Look below for the line that has "## A one-to-many relationship". Set down the lines from there through the line that has "available for pairing.", exactly as written.

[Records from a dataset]
*** Block opens ***

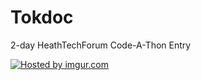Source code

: Tokdoc
======

2-day HeathTechForum Code-A-Thon Entry

<a href="http://imgur.com/j9oA925"><img src="http://i.imgur.com/j9oA925.png" title="Hosted by imgur.com"/></a>
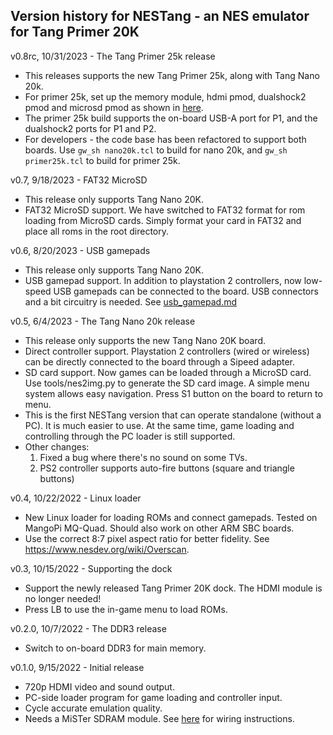 
## Version history for NESTang - an NES emulator for Tang Primer 20K

v0.8rc, 10/31/2023 - The Tang Primer 25k release
- This releases supports the new Tang Primer 25k, along with Tang Nano 20k.
- For primer 25k, set up the memory module, hdmi pmod, dualshock2 pmod and microsd pmod as shown in [here](doc/images/primer25k_setup.jpg).
- The primer 25k build supports the on-board USB-A port for P1, and the dualshock2 ports for P1 and P2.
- For developers - the code base has been refactored to support both boards. Use `gw_sh nano20k.tcl` to build for nano 20k, and `gw_sh primer25k.tcl` to build for primer 25k.

v0.7, 9/18/2023 - FAT32 MicroSD
- This release only supports Tang Nano 20K.
- FAT32 MicroSD support. We have switched to FAT32 format for rom loading from MicroSD cards. Simply format your card in FAT32 and place all roms in the root directory.

v0.6, 8/20/2023 - USB gamepads
- This release only supports Tang Nano 20K.
- USB gamepad support. In addition to playstation 2 controllers, now low-speed USB gamepads can be connected to the board. USB connectors and a bit circuitry is needed. See [usb_gamepad.md](doc/usb_gamepad.md)

v0.5, 6/4/2023 - The Tang Nano 20k release
- This release only supports the new Tang Nano 20K board.
- Direct controller support. Playstation 2 controllers (wired or wireless) can be directly 
  connected to the board through a Sipeed adapter.
- SD card support. Now games can be loaded through a MicroSD card. Use tools/nes2img.py to
  generate the SD card image. A simple menu system allows easy navigation. Press S1 button
  on the board to return to menu. 
- This is the first NESTang version that can operate standalone (without a PC). It is much 
  easier to use. At the same time, game loading and controlling through the PC loader is 
  still supported.
- Other changes: 
  1. Fixed a bug where there's no sound on some TVs.
  2. PS2 controller supports auto-fire buttons (square and triangle buttons)

v0.4, 10/22/2022 - Linux loader
- New Linux loader for loading ROMs and connect gamepads.  Tested on MangoPi MQ-Quad. Should 
  also work on other ARM SBC boards.
- Use the correct 8:7 pixel aspect ratio for better fidelity. See https://www.nesdev.org/wiki/Overscan. 

v0.3, 10/15/2022 - Supporting the dock 
- Support the newly released Tang Primer 20K dock. The HDMI module is no longer needed!
- Press LB to use the in-game menu to load ROMs.

v0.2.0, 10/7/2022 - The DDR3 release
* Switch to on-board DDR3 for main memory.

v0.1.0, 9/15/2022 - Initial release
* 720p HDMI video and sound output.
* PC-side loader program for game loading and controller input.
* Cycle accurate emulation quality.
* Needs a MiSTer SDRAM module. See [here](https://github.com/nand2mario/nestang/blob/3e79993cb50d348ecec3a7860ad9d4c9c64ea319/doc/wiring.md) 
  for wiring instructions.
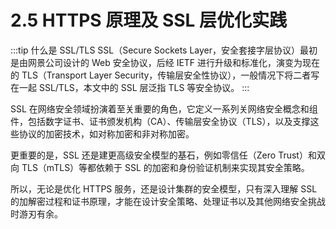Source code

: # 2.5 HTTPS 原理及 SSL 层优化实践

:::tip 什么是 SSL/TLS
SSL（Secure Sockets Layer，安全套接字层协议）最初是由网景公司设计的 Web 安全协议，后经 IETF 进行升级和标准化，演变为现在的 TLS（Transport Layer Security，传输层安全性协议），一般情况下将二者写在一起 SSL/TLS，本文中的 SSL 层泛指 TLS 等安全协议。
:::

SSL 在网络安全领域扮演着至关重要的角色，它定义一系列关网络安全概念和组件，包括数字证书、证书颁发机构（CA）、传输层安全协议（TLS），以及支撑这些协议的加密技术，如对称加密和非对称加密。

更重要的是，SSL 还是建更高级安全模型的基石，例如零信任（Zero Trust）和双向 TLS（mTLS）等都依赖于 SSL 的加密和身份验证机制来实现其安全策略。

所以，无论是优化 HTTPS 服务，还是设计集群的安全模型，只有深入理解 SSL 的加解密过程和证书原理，才能在设计安全策略、处理证书以及其他网络安全挑战时游刃有余。




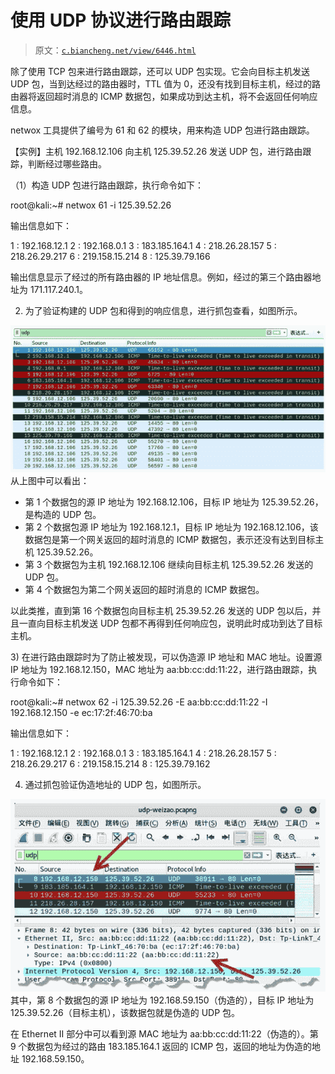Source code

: # 使用 UDP 协议进行路由跟踪

> 原文：[`c.biancheng.net/view/6446.html`](http://c.biancheng.net/view/6446.html)

除了使用 TCP 包来进行路由跟踪，还可以 UDP 包实现。它会向目标主机发送 UDP 包，当到达经过的路由器时，TTL 值为 0，还没有找到目标主机，经过的路由器将返回超时消息的 ICMP 数据包，如果成功到达主机，将不会返回任何响应信息。

netwox 工具提供了编号为 61 和 62 的模块，用来构造 UDP 包进行路由跟踪。

【实例】主机 192.168.12.106 向主机 125.39.52.26 发送 UDP 包，进行路由跟踪，判断经过哪些路由。

（1）构造 UDP 包进行路由跟踪，执行命令如下：

root@kali:~# netwox 61 -i 125.39.52.26

输出信息如下：

1 : 192.168.12.1
2 : 192.168.0.1
3 : 183.185.164.1
4 : 218.26.28.157
5 : 218.26.29.217
6 : 219.158.15.214
8 : 125.39.79.166

输出信息显示了经过的所有路由器的 IP 地址信息。例如，经过的第三个路由器地址为 171.117.240.1。

2) 为了验证构建的 UDP 包和得到的响应信息，进行抓包查看，如图所示。

![](img/d52178085f98d90e3854c7f4d7eb1037.png)从上图中可以看出：

*   第 1 个数据包的源 IP 地址为 192.168.12.106，目标 IP 地址为 125.39.52.26，是构造的 UDP 包。
*   第 2 个数据包源 IP 地址为 192.168.12.1，目标 IP 地址为 192.168.12.106，该数据包是第一个网关返回的超时消息的 ICMP 数据包，表示还没有达到目标主机 125.39.52.26。
*   第 3 个数据包为主机 192.168.12.106 继续向目标主机 125.39.52.26 发送的 UDP 包。
*   第 4 个数据包为第二个网关返回的超时消息的 ICMP 数据包。

以此类推，直到第 16 个数据包向目标主机 25.39.52.26 发送的 UDP 包以后，并且一直向目标主机发送 UDP 包都不再得到任何响应包，说明此时成功到达了目标主机。

3) 在进行路由跟踪时为了防止被发现，可以伪造源 IP 地址和 MAC 地址。设置源 IP 地址为 192.168.12.150，MAC 地址为 aa:bb:cc:dd:11:22，进行路由跟踪，执行命令如下：

root@kali:~# netwox 62 -i 125.39.52.26 -E aa:bb:cc:dd:11:22 -I 192.168.12.150 -e ec:17:2f:46:70:ba

输出信息如下：

1 : 192.168.12.1
2 : 192.168.0.1
3 : 183.185.164.1
4 : 218.26.28.157
5 : 218.26.29.217
6 : 219.158.15.214
8 : 125.39.79.162

4) 通过抓包验证伪造地址的 UDP 包，如图所示。

![](img/751c977a73656dd1b6186bc78b100eda.png)其中，第 8 个数据包的源 IP 地址为 192.168.59.150（伪造的），目标 IP 地址为 125.39.52.26（目标主机），该数据包就是伪造的 UDP 包。

在 Ethernet II 部分中可以看到源 MAC 地址为 aa:bb:cc:dd:11:22（伪造的）。第 9 个数据包为经过的路由 183.185.164.1 返回的 ICMP 包，返回的地址为伪造的地址 192.168.59.150。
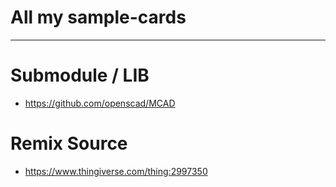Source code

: # All my sample-cards 
---
# Submodule / LIB
* https://github.com/openscad/MCAD

# Remix Source
* https://www.thingiverse.com/thing:2997350

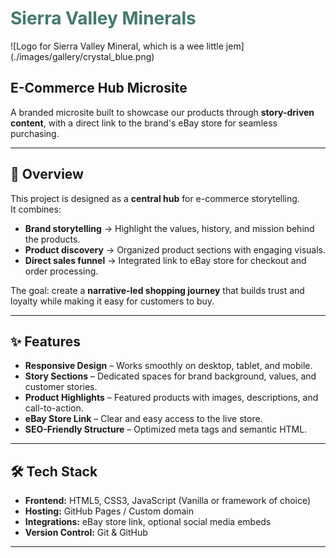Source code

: <h1 style="color:rgb(66, 121, 111);">Sierra Valley Minerals</h1>
![Logo for Sierra Valley Mineral, which is a wee little jem](./images/gallery/crystal_blue.png)


## E-Commerce Hub Microsite

A branded microsite built to showcase our products through **story-driven content**, with a direct link to the brand's eBay store for seamless purchasing.

---

## 📖 Overview

This project is designed as a **central hub** for e-commerce storytelling.  
It combines:

- **Brand storytelling** → Highlight the values, history, and mission behind the products.
- **Product discovery** → Organized product sections with engaging visuals.
- **Direct sales funnel** → Integrated link to eBay store for checkout and order processing.

The goal: create a **narrative-led shopping journey** that builds trust and loyalty while making it easy for customers to buy.

---

## ✨ Features

- **Responsive Design** – Works smoothly on desktop, tablet, and mobile.
- **Story Sections** – Dedicated spaces for brand background, values, and customer stories.
- **Product Highlights** – Featured products with images, descriptions, and call-to-action.
- **eBay Store Link** – Clear and easy access to the live store.
- **SEO-Friendly Structure** – Optimized meta tags and semantic HTML.

---

## 🛠️ Tech Stack

- **Frontend:** HTML5, CSS3, JavaScript (Vanilla or framework of choice)
- **Hosting:** GitHub Pages / Custom domain
- **Integrations:** eBay store link, optional social media embeds
- **Version Control:** Git & GitHub

---
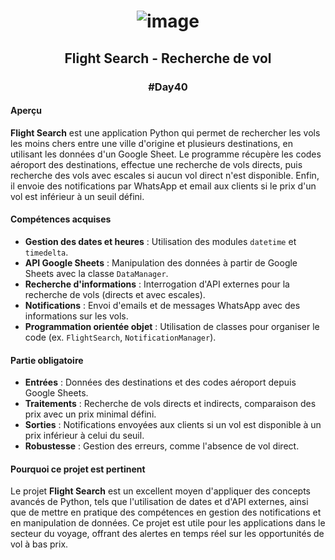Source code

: # <p align="center"> ![image](https://github.com/user-attachments/assets/a615bca9-bd69-4679-b79d-a0d9eaa996db) </p>

## <p align="center"> Flight Search - Recherche de vol </p>
### <p align="center"> #Day40 </p>

#### Aperçu
**Flight Search** est une application Python qui permet de rechercher les vols les moins chers entre une ville d'origine et plusieurs destinations, en utilisant les données d'un Google Sheet. Le programme récupère les codes aéroport des destinations, effectue une recherche de vols directs, puis recherche des vols avec escales si aucun vol direct n'est disponible. Enfin, il envoie des notifications par WhatsApp et email aux clients si le prix d'un vol est inférieur à un seuil défini.

#### Compétences acquises
- **Gestion des dates et heures** : Utilisation des modules `datetime` et `timedelta`.
- **API Google Sheets** : Manipulation des données à partir de Google Sheets avec la classe `DataManager`.
- **Recherche d'informations** : Interrogation d'API externes pour la recherche de vols (directs et avec escales).
- **Notifications** : Envoi d'emails et de messages WhatsApp avec des informations sur les vols.
- **Programmation orientée objet** : Utilisation de classes pour organiser le code (ex. `FlightSearch`, `NotificationManager`).

#### Partie obligatoire
- **Entrées** : Données des destinations et des codes aéroport depuis Google Sheets.
- **Traitements** : Recherche de vols directs et indirects, comparaison des prix avec un prix minimal défini.
- **Sorties** : Notifications envoyées aux clients si un vol est disponible à un prix inférieur à celui du seuil.
- **Robustesse** : Gestion des erreurs, comme l'absence de vol direct.

#### Pourquoi ce projet est pertinent
Le projet **Flight Search** est un excellent moyen d'appliquer des concepts avancés de Python, tels que l'utilisation de dates et d'API externes, ainsi que de mettre en pratique des compétences en gestion des notifications et en manipulation de données. Ce projet est utile pour les applications dans le secteur du voyage, offrant des alertes en temps réel sur les opportunités de vol à bas prix.

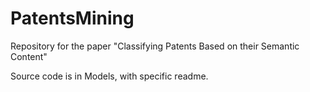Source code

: # PatentsMining

Repository for the paper "Classifying Patents Based on their Semantic Content"

Source code is in Models, with specific readme.
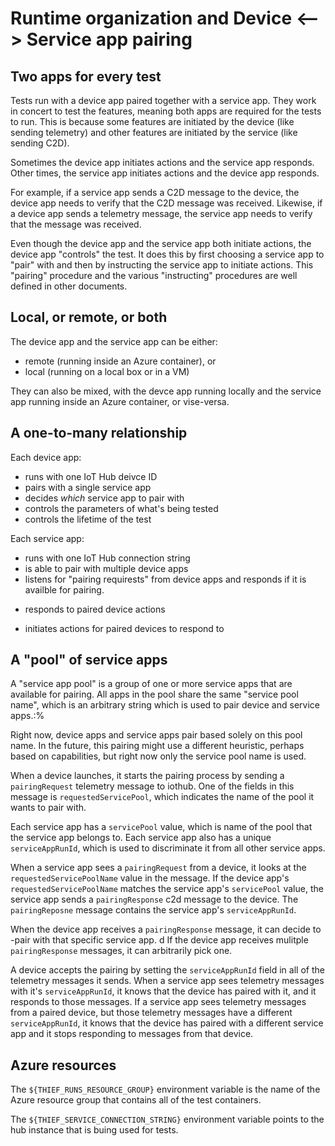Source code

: # Runtime organization and Device <--> Service app pairing

## Two apps for every test

Tests run with a device app paired together with a service app.
They work in concert to test the features, meaning both apps are required for the tests to run.
This is because some features are initiated by the device (like sending telemetry) and other features are initiated by the service (like sending C2D).

Sometimes the device app initiates actions and the service app responds.
Other times, the service app initiates actions and the device app responds.

For example, if a service app sends a C2D message to the device, the device app needs to verify that the C2D message was received.
Likewise, if a device app sends a telemetry message, the service app needs to verify that the message was received.

Even though the device app and the service app both initiate actions, the device app "controls" the test.
It does this by first choosing a service app to "pair" with and then by instructing the service app to initiate actions.
This "pairing" procedure and the various "instructing" procedures are well defined in other documents.

## Local, or remote, or both

The device app and the service app can be either:
* remote (running inside an Azure container), or
* local (running on a local box or in a VM)

They can also be mixed, with the devce app running locally and the service app running inside an Azure container, or vise-versa.

## A one-to-many relationship

Each device app:
* runs with one IoT Hub deivce ID
* pairs with a single service app
* decides _which_ service app to pair with
* controls the parameters of what's being tested
* controls the lifetime of the test

Each service app:
* runs with one IoT Hub connection string
* is able to pair with multiple device apps
* listens for "pairing requirests" from device apps and responds if it is availble for pairing.
- responds to paired device actions
* initiates actions for paired devices to respond to

## A "pool" of service apps

A "service app pool" is a group of one or more service apps that are available for pairing.
All apps in the pool share the same "service pool name", which is an arbitrary string which is used to pair device and service apps.:%

Right now, device apps and service apps pair based solely on this pool name.
In the future, this pairing might use a different heuristic, perhaps based on capabilities, but right now only the service pool name is used.

When a device launches, it starts the pairing process by sending a `pairingRequest` telemetry message to iothub.
One of the fields in this message is `requestedServicePool`, which indicates the name of the pool it wants to pair with.

Each service app has a `servicePool` value, which is name of the pool that the service app belongs to.
Each service app also has a unique `serviceAppRunId`, which is used to discriminate it from all other service apps.

When a service app sees a `pairingRequest` from a device, it looks at the `requestedServicePoolName` value in the message.
If the device app's `requestedServicePoolName` matches the service app's `servicePool` value, the service app sends a `pairingResponse` c2d message to the device.  The `pairingReposne` message contains the service app's `serviceAppRunId`.

When the device app receives a `pairingResponse` message, it can decide to -pair with that specific service app.  d
If the device app receives mulitple `pairingResponse` messages, it can arbitrarily pick one.

A device accepts the pairing by setting the `serviceAppRunId` field in all of the telemetry messages it sends.
When a service app sees telemetry messages with it's `serviceAppRunId`, it knows that the device has paired with it, and it responds to those messages.
If a service app sees telemetry messages from a paired device, but those telemetry messages have a different `serviceAppRunId`, it knows that the device has paired with a different service app and it stops responding to messages from that device.


## Azure resources
The `${THIEF_RUNS_RESOURCE_GROUP}` environment variable is the name of the Azure resource group that contains all of the test containers.

The `${THIEF_SERVICE_CONNECTION_STRING}` environment variable points to the hub instance that is buing used for tests.

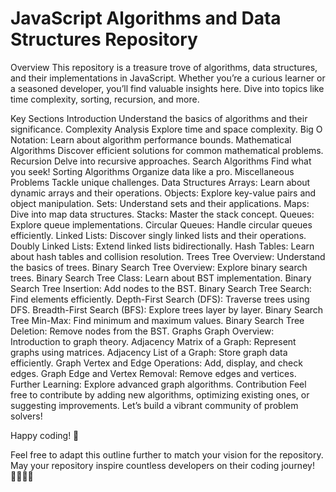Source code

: # JavaScript Algorithms and Data Structures Repository

Overview
This repository is a treasure trove of algorithms, data structures, and their implementations in JavaScript. Whether you’re a curious learner or a seasoned developer, you’ll find valuable insights here. Dive into topics like time complexity, sorting, recursion, and more.

Key Sections
Introduction
Understand the basics of algorithms and their significance.
Complexity Analysis
Explore time and space complexity.
Big O Notation: Learn about algorithm performance bounds.
Mathematical Algorithms
Discover efficient solutions for common mathematical problems.
Recursion
Delve into recursive approaches.
Search Algorithms
Find what you seek!
Sorting Algorithms
Organize data like a pro.
Miscellaneous Problems
Tackle unique challenges.
Data Structures
Arrays: Learn about dynamic arrays and their operations.
Objects: Explore key-value pairs and object manipulation.
Sets: Understand sets and their applications.
Maps: Dive into map data structures.
Stacks: Master the stack concept.
Queues: Explore queue implementations.
Circular Queues: Handle circular queues efficiently.
Linked Lists: Discover singly linked lists and their operations.
Doubly Linked Lists: Extend linked lists bidirectionally.
Hash Tables: Learn about hash tables and collision resolution.
Trees
Tree Overview: Understand the basics of trees.
Binary Search Tree Overview: Explore binary search trees.
Binary Search Tree Class: Learn about BST implementation.
Binary Search Tree Insertion: Add nodes to the BST.
Binary Search Tree Search: Find elements efficiently.
Depth-First Search (DFS): Traverse trees using DFS.
Breadth-First Search (BFS): Explore trees layer by layer.
Binary Search Tree Min-Max: Find minimum and maximum values.
Binary Search Tree Deletion: Remove nodes from the BST.
Graphs
Graph Overview: Introduction to graph theory.
Adjacency Matrix of a Graph: Represent graphs using matrices.
Adjacency List of a Graph: Store graph data efficiently.
Graph Vertex and Edge Operations: Add, display, and check edges.
Graph Edge and Vertex Removal: Remove edges and vertices.
Further Learning: Explore advanced graph algorithms.
Contribution
Feel free to contribute by adding new algorithms, optimizing existing ones, or suggesting improvements. Let’s build a vibrant community of problem solvers!

Happy coding! 🌟

Feel free to adapt this outline further to match your vision for the repository. May your repository inspire countless developers on their coding journey! 👩‍💻👨‍💻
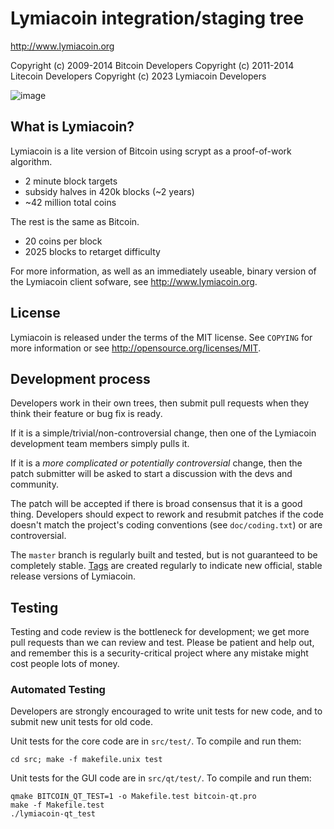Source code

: Lymiacoin integration/staging tree
================================

http://www.lymiacoin.org

Copyright (c) 2009-2014 Bitcoin Developers
Copyright (c) 2011-2014 Litecoin Developers
Copyright (c) 2023 Lymiacoin Developers

![image](https://github.com/declick/lymiacoin/assets/36468501/afa48e53-7d28-4b5d-acc3-d5ef8afbff8b)

What is Lymiacoin?
----------------

Lymiacoin is a lite version of Bitcoin using scrypt as a proof-of-work algorithm.
 - 2 minute block targets
 - subsidy halves in 420k blocks (~2 years)
 - ~42 million total coins

The rest is the same as Bitcoin.
 - 20 coins per block
 - 2025 blocks to retarget difficulty

For more information, as well as an immediately useable, binary version of
the Lymiacoin client sofware, see http://www.lymiacoin.org.

License
-------

Lymiacoin is released under the terms of the MIT license. See `COPYING` for more
information or see http://opensource.org/licenses/MIT.

Development process
-------------------

Developers work in their own trees, then submit pull requests when they think
their feature or bug fix is ready.

If it is a simple/trivial/non-controversial change, then one of the Lymiacoin
development team members simply pulls it.

If it is a *more complicated or potentially controversial* change, then the patch
submitter will be asked to start a discussion with the devs and community.

The patch will be accepted if there is broad consensus that it is a good thing.
Developers should expect to rework and resubmit patches if the code doesn't
match the project's coding conventions (see `doc/coding.txt`) or are
controversial.

The `master` branch is regularly built and tested, but is not guaranteed to be
completely stable. [Tags](https://github.com/lymiacoin-project/lymiacoin/tags) are created
regularly to indicate new official, stable release versions of Lymiacoin.

Testing
-------

Testing and code review is the bottleneck for development; we get more pull
requests than we can review and test. Please be patient and help out, and
remember this is a security-critical project where any mistake might cost people
lots of money.

### Automated Testing

Developers are strongly encouraged to write unit tests for new code, and to
submit new unit tests for old code.

Unit tests for the core code are in `src/test/`. To compile and run them:

    cd src; make -f makefile.unix test

Unit tests for the GUI code are in `src/qt/test/`. To compile and run them:

    qmake BITCOIN_QT_TEST=1 -o Makefile.test bitcoin-qt.pro
    make -f Makefile.test
    ./lymiacoin-qt_test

*** Block closes ***

**Answer to the problem:**
## A one-to-many relationship

Each device app:
* runs with one IoT Hub deivce ID
* pairs with a single service app
* decides _which_ service app to pair with
* controls the parameters of what's being tested
* controls the lifetime of the test

Each service app:
* runs with one IoT Hub connection string
* is able to pair with multiple device apps
* listens for "pairing requirests" from device apps and responds if it is availble for pairing.
- responds to paired device actions
* initiates actions for paired devices to respond to

## A "pool" of service apps

A "service app pool" is a group of one or more service apps that are available for pairing.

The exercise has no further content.